EXTRACT TO READ →
==*==
In Mobile-AMT, the training target for an onset or offset extends over multiple time steps, forming a triangle centered on the target annotation. Originally proposed by Kong et al. [2], such triangles allow expressing positions at a higher resolution than the frame rate. However, predicting such triangles requires lookahead in the model, as the output must increase before the actual event. Furthermore, interpreting the predictions requires lookahead in postprocessing in order to find each triangle’s maximum. As a preparation for switching to a causal version of Mobile-AMT with causal postprocessing, we thus replace the triangular targets with binary targets that are active only at the frame that is closest to an annotation.

As the changed label encoding results in a heavily imbalanced binary classification task, particularly for onset and offset targets, we try weighting their positive occurrences with a factor of 10 in the binary cross-entropy loss [18]. Additionally, pointwise classification targets penalize small temporal deviations more strongly than triangular targets. To account for this, we test applying a shift-tolerant loss recently proposed for beat detection [19], with a tolerance of \(\pm\)​1 frame (\(\pm\) 10 ms at our frame rate).

We also modify the postprocessing to ensure that the prediction for the current frame relies only on past information. First, we binarize the output probabilities: for onset and offset targets, an activation is detected when the current frame exceeds a given threshold while the previous frame does not. A frame activation is recorded if the current frame surpasses the threshold. Next, we eliminate re-onsets of the same pitch that occur within a predefined minimum re-onset distance. Finally, we determine the offset of an active note based on the earlier occurring one of either frame inactivity or offset activity.
==*==
TASK TO CARRY OUT →
Write out, word for word, the part of the Mobile-AMT passage that starts at "In Mobile-AMT, the" and stops after "to an annotation.". Work from the Mobile-AMT passage alone.

DATASET SECTION →
==*==
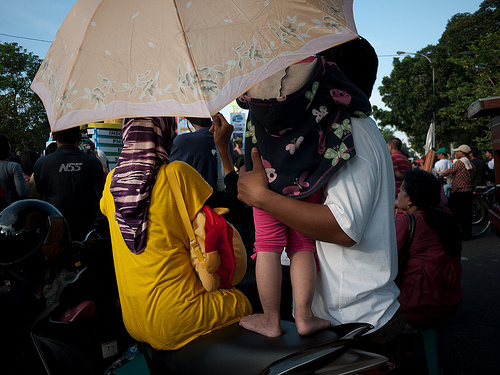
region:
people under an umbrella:
[40, 1, 407, 308]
==*==
PROBLEM SOLUTION →
In Mobile-AMT, the training target for an onset or offset extends over multiple time steps, forming a triangle centered on the target annotation. Originally proposed by Kong et al. [2], such triangles allow expressing positions at a higher resolution than the frame rate. However, predicting such triangles requires lookahead in the model, as the output must increase before the actual event. Furthermore, interpreting the predictions requires lookahead in postprocessing in order to find each triangle’s maximum. As a preparation for switching to a causal version of Mobile-AMT with causal postprocessing, we thus replace the triangular targets with binary targets that are active only at the frame that is closest to an annotation.